Dog Movie Previews: “The Internship,” “The Purge,” & “Tiger Eyes”

What movie should you spend your hard-earned cash on this weekend? Ask a dog!

What movie should you spend your hard-earned cash on this weekend? Ask a dog!

The Internship

Out June 7, Rated PG-13



Photo Courtesy of Twentieth Century Fox

Holly’s take:

“Men will be disappointed to know that Vince Vaughn and Owen Wilson’s new movie does not come with a topless Diora Baird scene, but it still looks pretty funny. It’s about two middle-aged salesmen who lose their jobs and decide that the future is in working for Google, and join the mega-company’s internship program. I have to say, I’m quite a fan of Google, too – if I hadn’t misspelled it that time, I never would’ve discovered Doggles.”

Dexter’s take:

“The Frat Pack are back, and…wait, are we still even calling them that? Whatever, Vaughn and Wilson’s latest is by all accounts a much more tame, family friendly affair than Wedding Crashers, but, like its two leads, amusing in a charming, laid back way. Naturally, the two goof around, hijinks occur, everyone learns lessons about life, then the lights come back on and you spend a sleepless night panicking about your future employment prospects. It’s fun for the whole family!”

Billie’s take:

“INTERNSHIPS ARE FUN! I DID ONE AT A PLACE WHERE THEY KEEP YOU SEDATED FOR MOST OF THE DAY, AND ONCE A WEEK THEY STRAP YOU TO A TABLE AND ZAP YOUR BRAIN WITH ELECTRICITY. AT THE END OF IT, THEY GAVE ME A JOB MAKING BASKETS. IT WAS AWESOME!”

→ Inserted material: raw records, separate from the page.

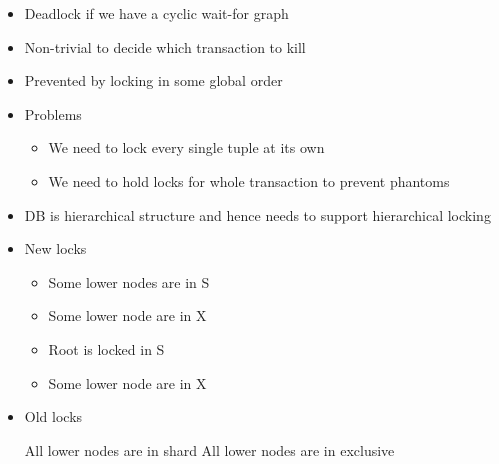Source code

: \begin{itemize}
\begin{itemize}
\begin{itemize}
                    \item Deadlock if we have a cyclic wait-for graph
                    \item Non-trivial to decide which transaction to kill
                    \item Prevented by locking in some global order
                \end{itemize}
        \end{itemize}
        \begin{itemize}
            \item Problems
                \begin{itemize}
                    \item We need to lock every single tuple at its own
                    \item We need to hold locks for whole transaction to prevent phantoms
                \end{itemize}
            \item DB is hierarchical structure and hence needs to support hierarchical locking
            \item New locks
                \begin{itemize}
                        \begin{itemize}
                            \item Some lower nodes are in S
                        \end{itemize}
                        \begin{itemize}
                            \item Some lower node are in X
                        \end{itemize}
                        \begin{itemize}
                            \item Root is locked in S
                            \item Some lower node are in X
                        \end{itemize}
                \end{itemize}
            \item Old locks
                \begin{itemize}
                     All lower nodes are in shard
                     All lower nodes are in exclusive

\end{itemize}
\end{itemize}
\end{itemize}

https://www.youtube.com/watch?v=cdnoqCViqUo

The Purge

Out June 7, Rated R



Photo Courtesy of Universal Pictures

Holly’s take:

“This movie’s based on an interesting idea – one night a year, all crime is legal, with no cops, no paramedics, no emergency services of any kind. Anyone can kill, maim, rob, and generally be a massive, massive dick to whomever they want, and, of course, people go fucking crazy. Rich folk lock themselves away in gated communities, and this movie focuses on what happens when one of those families gets their home invaded by psychos. I don’t dig horror movies in general, but this seems like it has more to it than the usual ‘dudes get splatted with axes’ shit that’s normally out. I’ll go see it, but I’ll be sleeping with the door locked and a gun under my pillow afterwards. Metaphorically, I mean – I don’t have a gun. Or a pillow. Or a door, actually. Man, my kennel sucks.”

Dexter’s take:

“If nothing else, this has to take the prize for dumbest movie premise of the year. Making crime legal once a year has lowered the unemployment rate? Really? How? Does everyone choose to spend that one night murdering the unemployed? I don’t get it. I understand that it’s really all just set up for a home invasion thriller where the, ‘Why don’t they just call the cops?’ question has been answered, but as a premise, it just seems too big and unwieldy for something that ultimately has such a small focus. I’d be way more into this if it explored a cross section of society on this one, lawless night. Who knows, if it does well, maybe we’ll get a decent sequel where that actually happens. I’m not holding my breath, though (I’m literally not. I have no idea how to do it).”

Billie’s take:

“THIS IS THE MOST HORRIFYING MOVIE PREMISE I THINK I’VE EVER HEARD. BEING LOCKED IN A HOUSE ALL NIGHT WITH ETHAN HAWKE – WHAT SICK MIND CAME UP WITH THAT ONE?”

Tiger Eyes

Out June 7, Rated PG-13



Photo Courtesy of Freestyle Releasing

Holly’s take:

“All men reading this, consider this your warning: Every girl you have ever dated has read at least seven Judy Blume novels, and this adaptation of one of the most popular is going to get your ass dragged to the movies this weekend. Sorry buddy. It’s just a fact.”

Dexter’s take:

“Oh God. Looks like Hollywood’s run out of Stephenie Meyer books to adapt, and has gone back to the source: America’s finest exporter of female teen angst, Judy Blume. This one’s about a teenage girl trying to cope with her dad’s murder, and it looks like it’s been handled fairly adeptly, but I’m not exactly running out to see this. Call me when they make a movie of Forever. What? I want to see if they get a stunt double to play Ralph.”

Billie’s take:

“…SORRY. STILL THINKING ABOUT BEING LOCKED IN A HOUSE WITH ETHAN HAWKE. BRRRRR.”